In diesem Jahr haben Bangerter und Forschner zusammen mit den anderen Ensemble-Mitgliedern von Heitere Fahne das 1. Berliner Alphorn-Festival organisiert und dazu den international bekannten Alphornbläser Balthasar Streiff eingeladen.

Im Rahmen des Festivals fanden – neben dem Alphorn-Event auf dem Hahneberg – zwei von Streiff geleitete Alphorn-Workshops, ein Symposium sowie ein Konzert in einer Kirche in Berlin-Spandau statt.

Weg vom Touri-Image

Um Folklore oder Alpenromantik geht es bei all dem überhaupt nicht. Im Gegenteil: sowohl den Mitgliedern von Heitere Fahne als auch Streiff ist daran gelegen, die Alphornmusik aus der Ecke herauszuholen, in die sie durch die Popkultur und ihr Tourismus-Image gedrängt wurde.

“Das Alphorn ist im 19. und 20. Jahrhundert von der Tourismus-Branche ganz bewusst als ein Teil der Schweizer Identität inszeniert worden”, so Streiff. “Im 19. Jahrhundert gab es in der Schweiz gar keine Alphornspieler mehr, genau so wenig wie Steinböcke. Und so wie wir es heute kennen – ganz gerade und industriell gefertigt – existiert das Alphorn erst seit gut 50 Jahren.”

Streiff unterrichtet unter anderem eine Alphornklasse an der Hochschule Luzern und ist Gründer des Alphornquartetts hornroh, dessen Repertoire viele moderne und zeitgenössische Stücke umfasst. Mit hornroh ist Streiff schon öfter in Berlin aufgetreten.

Die Konzerte seien immer randvoll gewesen, erzählt er. “Das hat sicher auch etwas mit Berlin zu tun. Hier gibt es viele Leute, die das Ausgefallene suchen und frei im Geist sind”, sagt Streiff.

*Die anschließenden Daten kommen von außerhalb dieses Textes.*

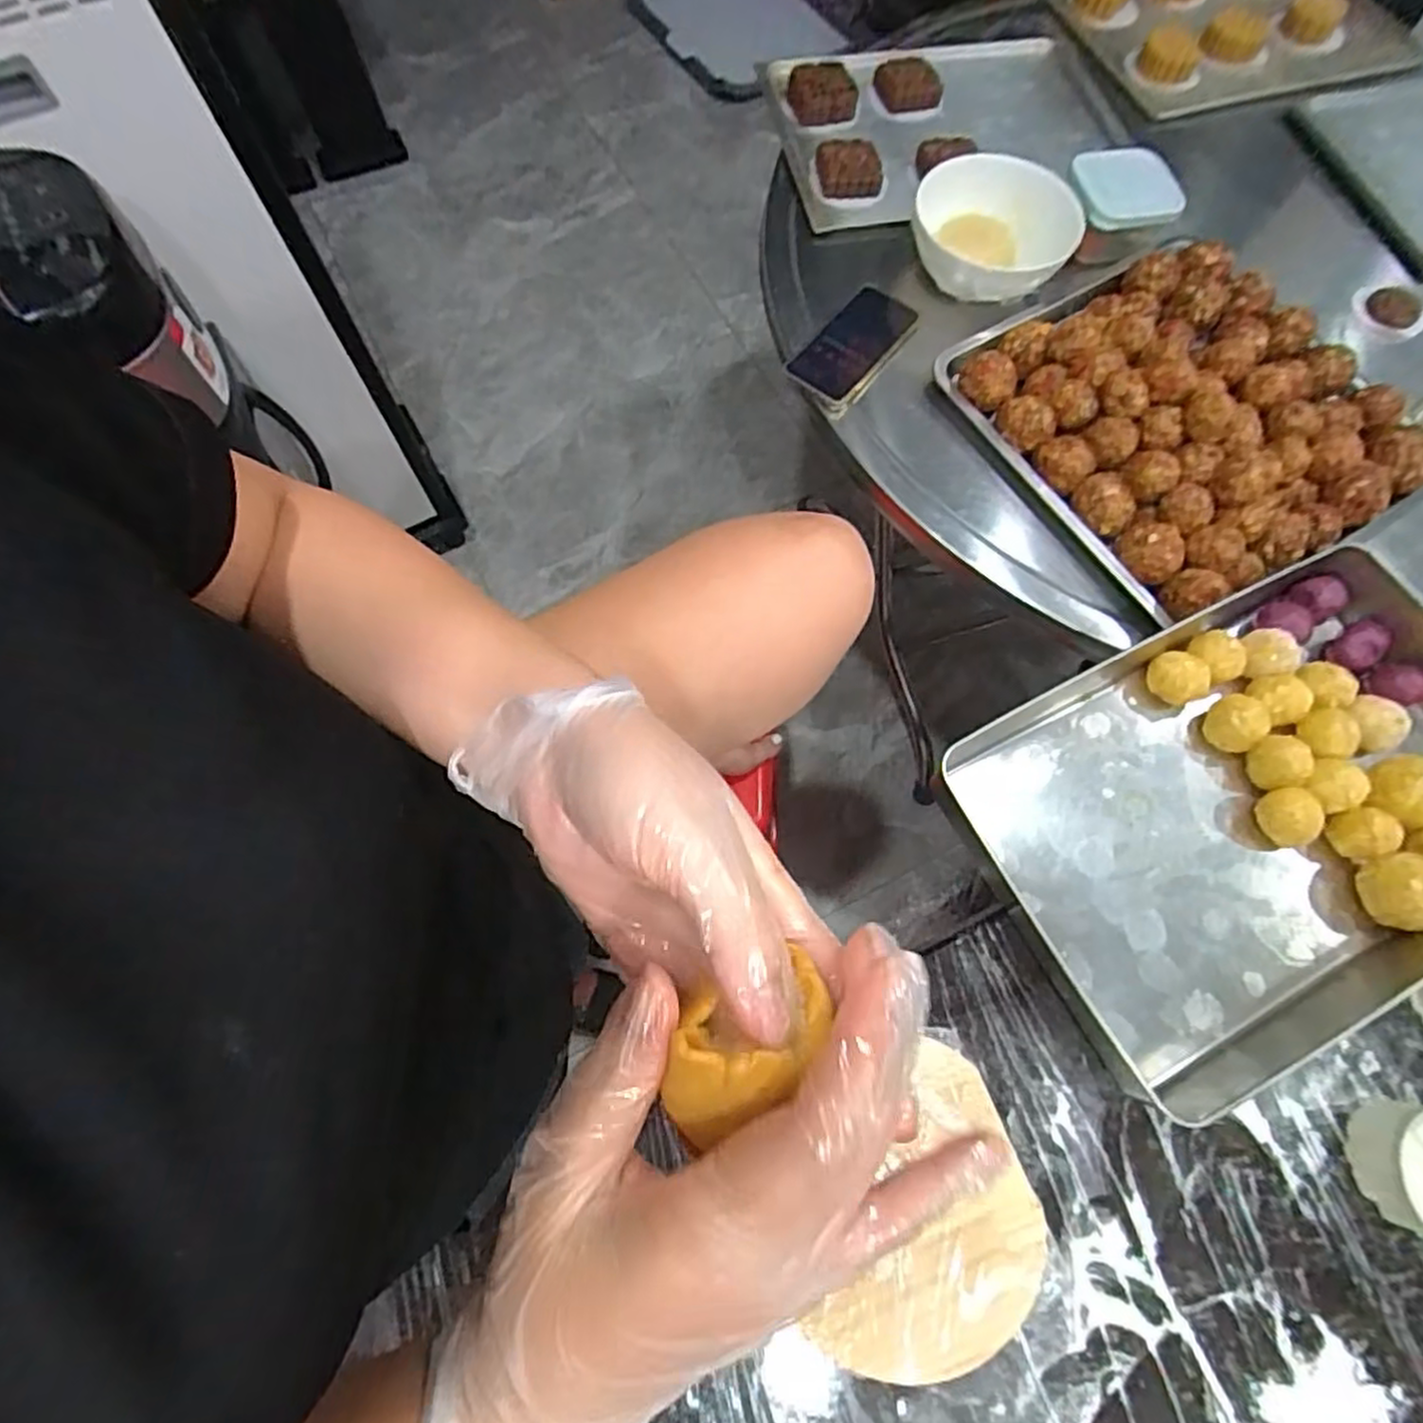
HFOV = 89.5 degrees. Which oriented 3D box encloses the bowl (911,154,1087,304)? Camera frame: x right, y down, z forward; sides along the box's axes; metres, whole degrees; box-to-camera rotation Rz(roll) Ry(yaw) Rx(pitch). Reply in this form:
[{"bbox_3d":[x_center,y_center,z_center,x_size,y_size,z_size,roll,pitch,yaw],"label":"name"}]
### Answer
[{"bbox_3d":[0.306,-0.524,0.788,0.168,0.078,0.168,0,69,-1],"label":"bowl"}]

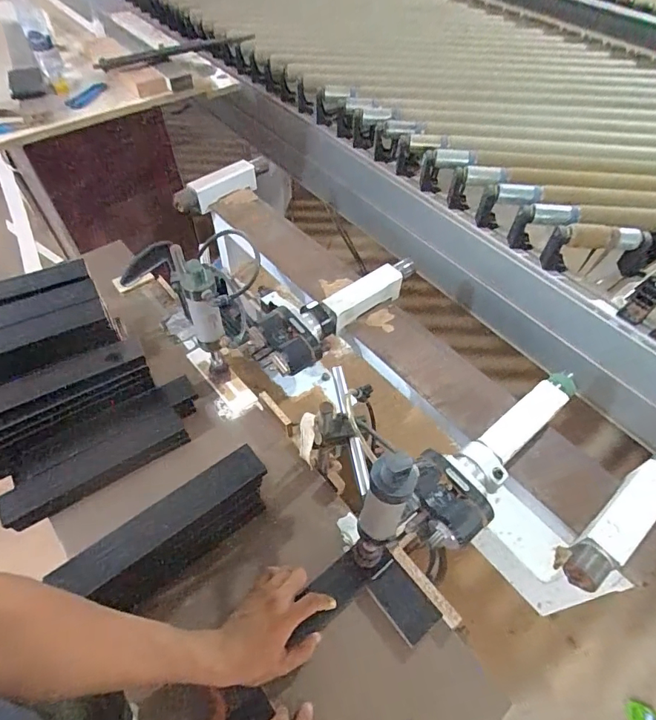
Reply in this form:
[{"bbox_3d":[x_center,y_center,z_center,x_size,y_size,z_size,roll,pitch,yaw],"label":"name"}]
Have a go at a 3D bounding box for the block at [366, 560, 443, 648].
[{"bbox_3d":[0.106,0.346,0.622,0.057,0.017,0.097,-33,61,-24],"label":"block"}]

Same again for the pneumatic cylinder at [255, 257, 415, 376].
[{"bbox_3d":[0.022,-0.123,0.987,0.140,0.076,0.438,37,60,23],"label":"pneumatic cylinder"}]

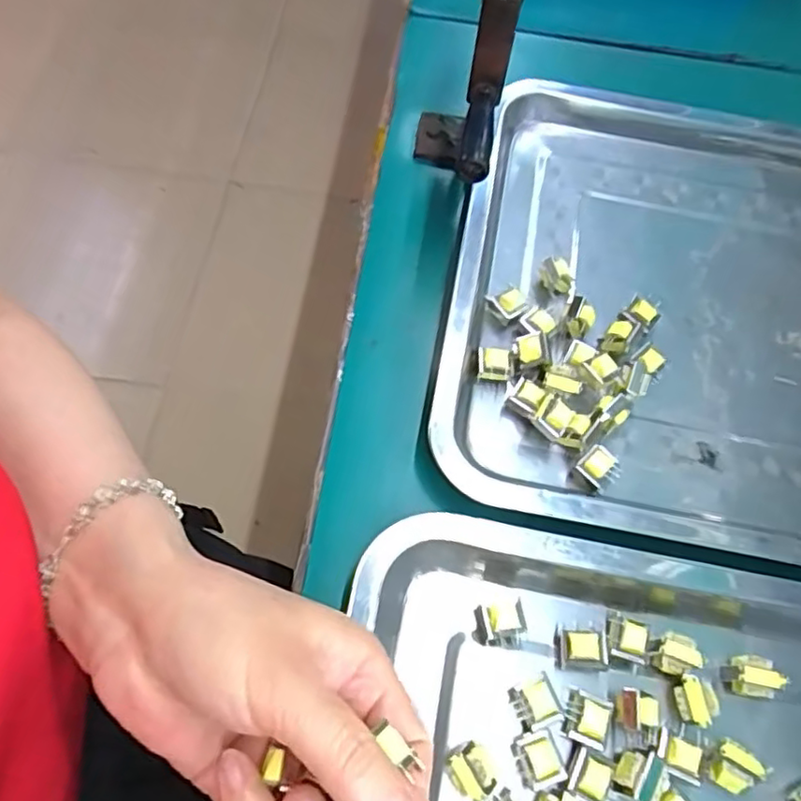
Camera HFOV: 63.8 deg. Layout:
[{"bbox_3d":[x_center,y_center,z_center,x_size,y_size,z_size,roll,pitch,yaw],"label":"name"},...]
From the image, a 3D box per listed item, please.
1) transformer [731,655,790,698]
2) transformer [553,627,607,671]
[{"bbox_3d":[0.162,0.126,0.294,0.021,0.013,0.017,7,64,1],"label":"transformer"},{"bbox_3d":[0.083,0.115,0.296,0.019,0.019,0.017,5,64,0],"label":"transformer"}]

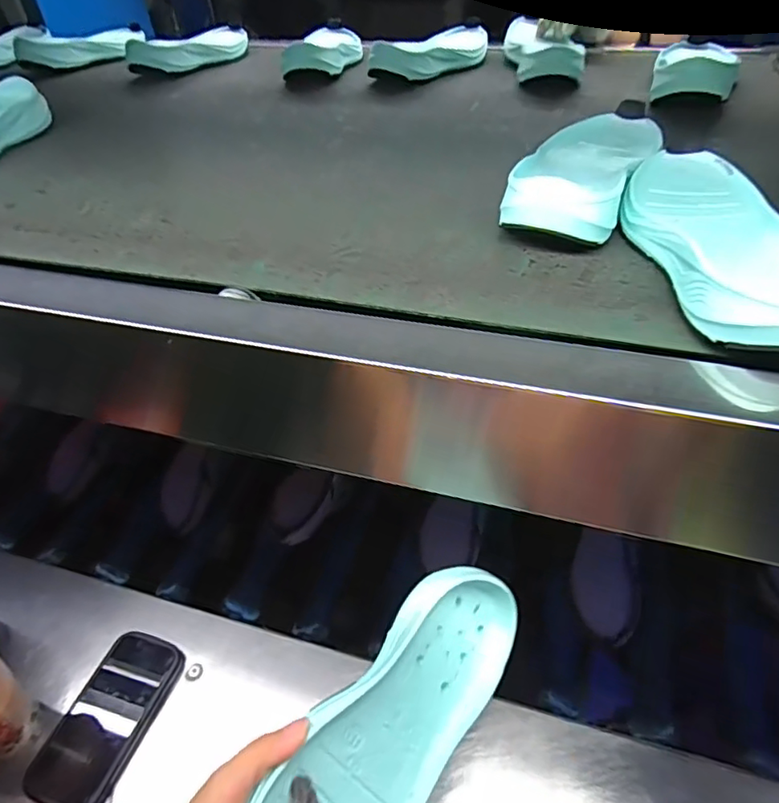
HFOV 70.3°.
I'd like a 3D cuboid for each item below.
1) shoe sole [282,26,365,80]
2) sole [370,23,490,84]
[{"bbox_3d":[-0.089,-0.507,0.794,0.092,0.036,0.208,3,45,6],"label":"shoe sole"},{"bbox_3d":[0.065,-0.471,0.738,0.083,0.041,0.218,20,49,23],"label":"sole"}]

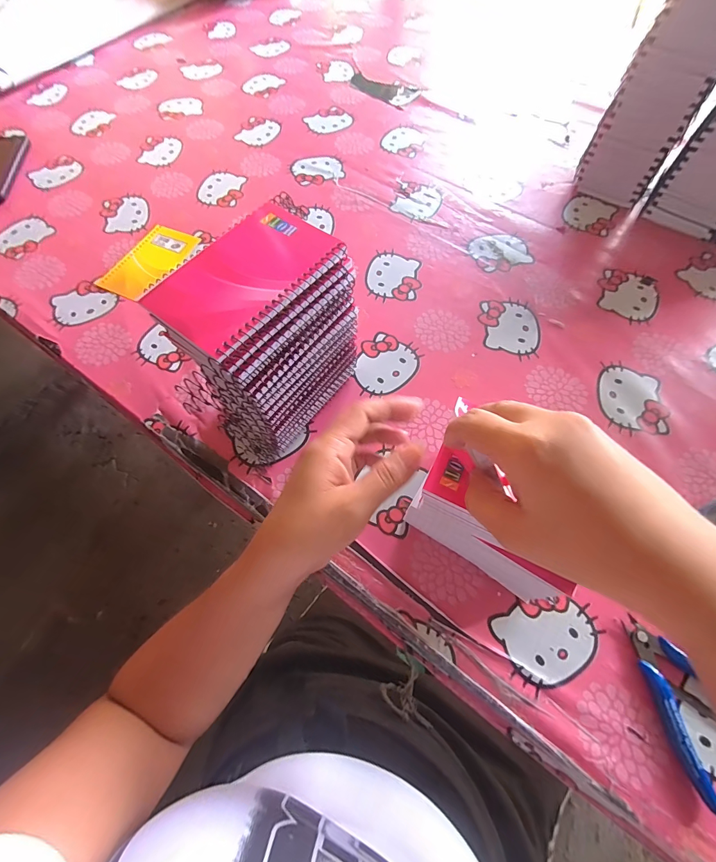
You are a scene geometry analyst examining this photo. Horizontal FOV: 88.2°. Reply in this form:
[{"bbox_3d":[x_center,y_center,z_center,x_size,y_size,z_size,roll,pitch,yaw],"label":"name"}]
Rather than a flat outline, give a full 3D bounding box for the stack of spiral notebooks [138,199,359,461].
[{"bbox_3d":[-0.078,-0.069,0.335,0.089,0.175,0.149,33,70,15],"label":"stack of spiral notebooks"}]

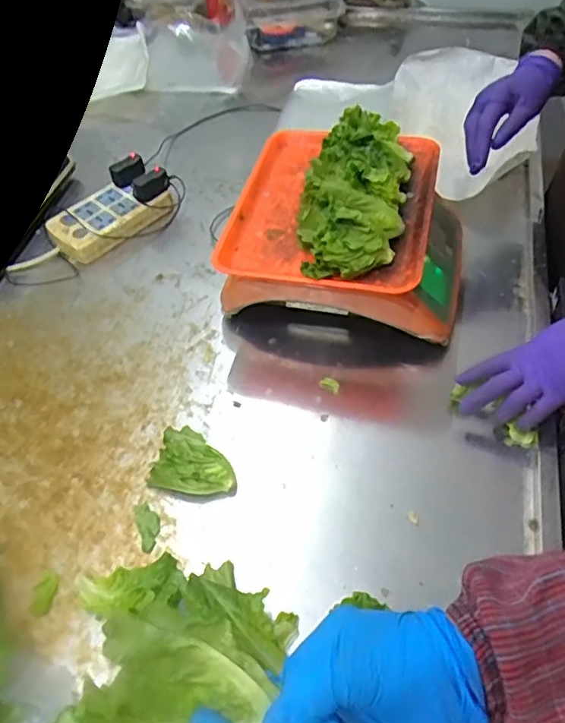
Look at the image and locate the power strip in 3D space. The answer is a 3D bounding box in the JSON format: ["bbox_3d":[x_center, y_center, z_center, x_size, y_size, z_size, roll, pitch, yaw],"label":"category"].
[{"bbox_3d":[-0.265,-0.223,0.868,0.109,0.040,0.178,36,63,28],"label":"power strip"}]

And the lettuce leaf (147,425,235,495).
[{"bbox_3d":[-0.090,0.108,0.598,0.088,0.029,0.067,13,54,14],"label":"lettuce leaf"}]

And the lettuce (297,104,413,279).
[{"bbox_3d":[0.086,-0.216,0.658,0.121,0.074,0.276,7,53,10],"label":"lettuce"}]

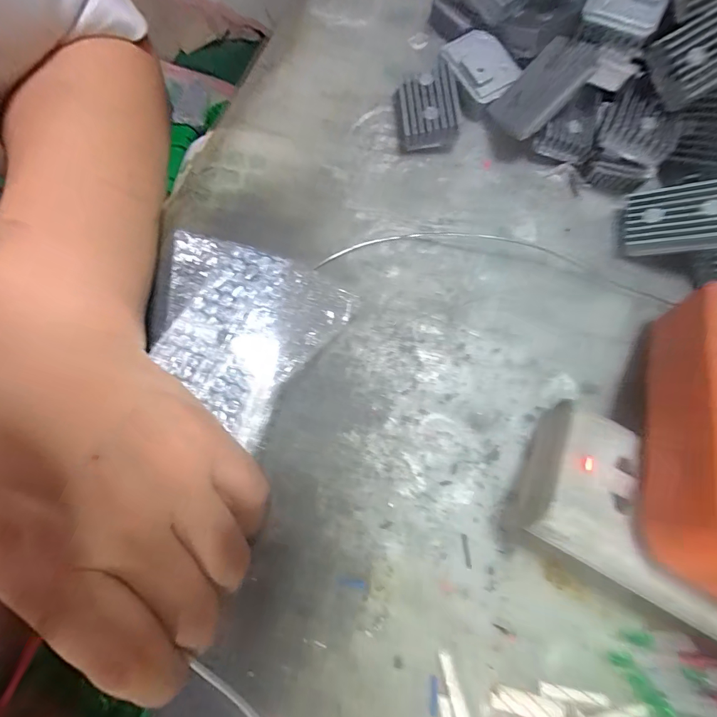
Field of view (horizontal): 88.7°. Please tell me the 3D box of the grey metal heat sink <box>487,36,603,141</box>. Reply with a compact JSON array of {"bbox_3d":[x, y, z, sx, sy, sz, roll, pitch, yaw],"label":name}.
[{"bbox_3d":[0.099,-0.147,0.199,0.048,0.008,0.033,-45,59,31],"label":"grey metal heat sink"}]

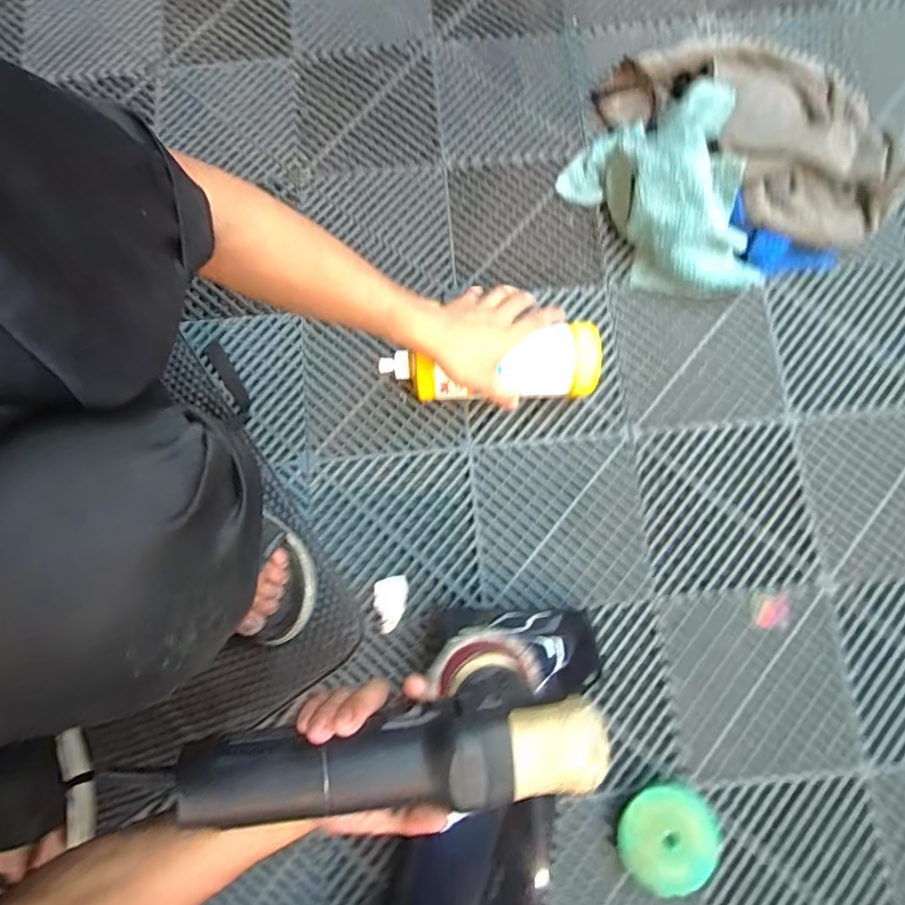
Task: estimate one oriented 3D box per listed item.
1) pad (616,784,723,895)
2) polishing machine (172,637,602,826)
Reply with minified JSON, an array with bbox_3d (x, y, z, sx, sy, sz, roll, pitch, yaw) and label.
[{"bbox_3d":[0.230,0.404,0.521,0.105,0.033,0.093,2,79,2],"label":"pad"},{"bbox_3d":[-0.036,0.218,0.402,0.287,0.142,0.089,-6,79,0],"label":"polishing machine"}]

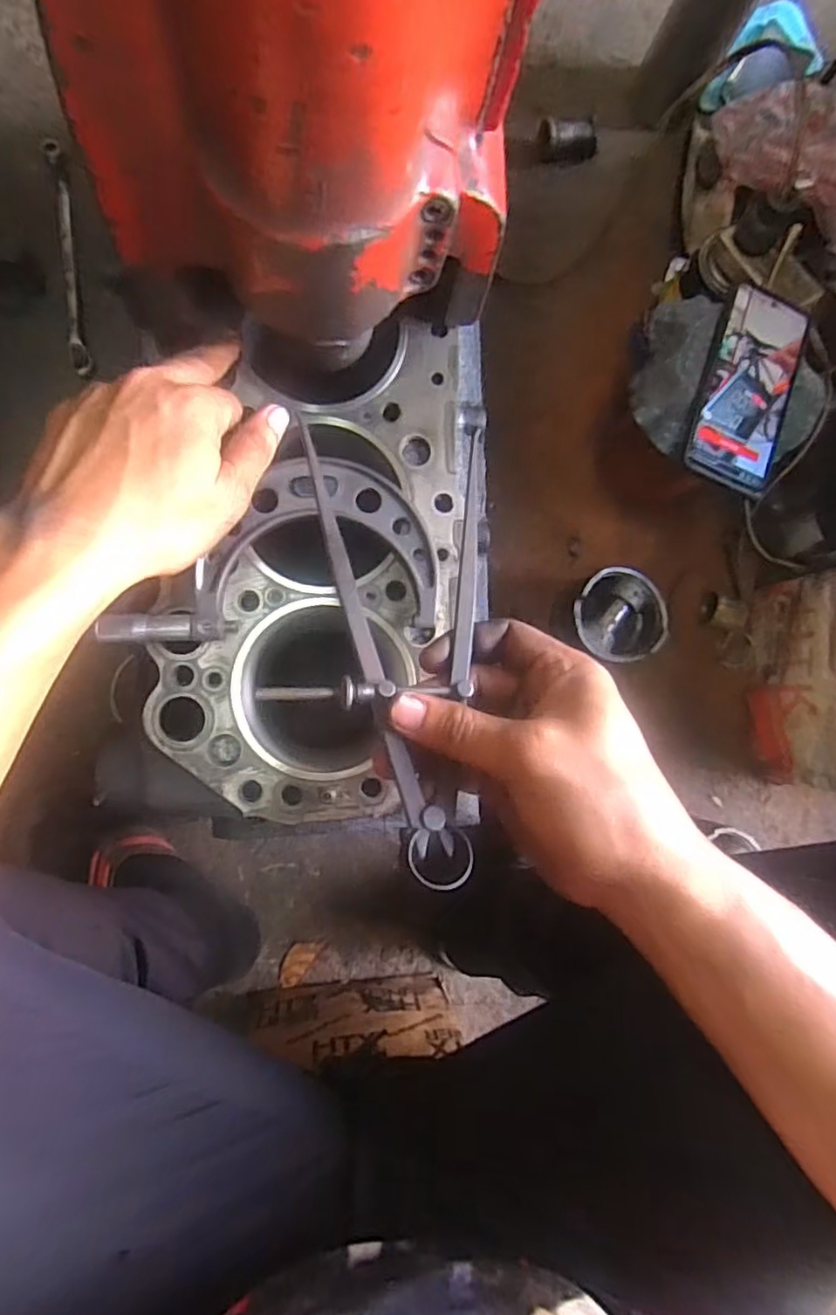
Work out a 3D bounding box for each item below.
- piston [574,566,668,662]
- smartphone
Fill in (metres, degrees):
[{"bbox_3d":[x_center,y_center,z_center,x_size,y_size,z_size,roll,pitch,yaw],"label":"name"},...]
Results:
[{"bbox_3d":[0.200,-0.042,0.672,0.091,0.076,0.090,0,87,-8],"label":"piston"},{"bbox_3d":[0.272,-0.218,0.522,0.078,0.009,0.163,18,85,-7],"label":"smartphone"}]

In Veranstaltungen wie dem Berliner Alphorn-Festival sieht Streiff daher das Potential, die Alphornmusik von ihrem “Touri-Image” zu befreien. “Wer weiss, vielleicht ist das hier in fünf Jahren eine richtig grosse Sache”, meint er.

Alphornklänge mit Blick auf Berlin

Auch dieses Jahr sind immerhin schon rund 200 Zuhörer zum Hahneberg gekommen und lauschen bei Sonnenuntergang zwei Stunden lang den Klängen, die in Ohren und Kopf vibrieren und vom Hang herab weit über den Wald hinweg hallen.

“Das ist eine tolle Mischung: Der Blick auf die Rapsfelder und den Wald – und hinterm Berg voll Berlin”, sagt die Berlinerin Christiane Schmidtke, die extra wegen der Alphörner gekommen ist, bislang aber noch nie eins gehört hatte. “So haben wir uns heute das Flugticket in die Schweiz gespart.”

Mit der Schweiz wird das Alphorn wohl trotz allem immer in Verbindung gebracht werden. Dabei ist Streiff bei seinen Forschungen unter anderem auf ein Bild gestossen, einen Stich, der im Vordergrund eine Landschaft zeigt, auf einer Wiese einen Schafhirten mit Herde und im Hintergrund die Silhouette einer Stadt. Mitten auf der Wiese: eindeutig ein Alphorn. Der Stich ist betitelt: “Blick auf Berlin, um 1780.”

Die Alphorn-Gruppe “Heitere Fahne” besteht seit etwa 15 Jahren in Berlin. Gegründet hat sie die Schweizerin Ma-Lou Bangerter. Weitere Mitglieder sind Werner Lützow, Traugott Forschner und Karsten Zimmermann.

Heitere Fahne gibt Konzerte in und ausserhalb Berlins und tritt ausserdem bei unterschiedlichen Veranstaltungen wie z.B. dem “Karneval der Kulturen” oder der Landwirtschaftsmesse “Grüne Woche” auf.

Das Alphorn gilt als Nationalsymbol der Schweiz, hölzerne Naturhörner gab es aber in vielen Teilen der Welt. Alphörner haben keine Klappen, Züge oder Ventile und erzeugen daher nur sogenannte Naturtöne.

Traditionell wurden Alphörner aus einer am Hang gewachsenen Fichte gefertigt – daher die charakteristisch gebogene Form –, die innen ausgehöhlt und dann mit Rohr oder Rinde umwickelt wurden.

Sie waren unterschiedlich lang und so krumm, wie die Fichte eben gewachsen war. Heute werden die meisten Alphörner industriell hergestellt und sind daher einheitlich und gerade.

Der Berliner Bert Pakowski stellt Alphörner heute noch komplett in Handarbeit her.